■ About this task ■
Please copy every record below exactly and leave out the pictures.

■ Data excerpts ■
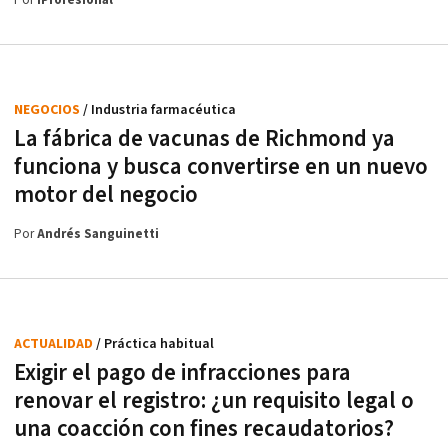
Por
iProfesional
NEGOCIOS
/ Industria farmacéutica
La fábrica de vacunas de Richmond ya
funciona y busca convertirse en un nuevo
motor del negocio
Por
Andrés Sanguinetti
ACTUALIDAD
/ Práctica habitual
Exigir el pago de infracciones para
renovar el registro: ¿un requisito legal o
una coacción con fines recaudatorios?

■ Response to this exercise ■
Por
iProfesional
NEGOCIOS
/ Industria farmacéutica
La fábrica de vacunas de Richmond ya
funciona y busca convertirse en un nuevo
motor del negocio
Por
Andrés Sanguinetti
ACTUALIDAD
/ Práctica habitual
Exigir el pago de infracciones para
renovar el registro: ¿un requisito legal o
una coacción con fines recaudatorios?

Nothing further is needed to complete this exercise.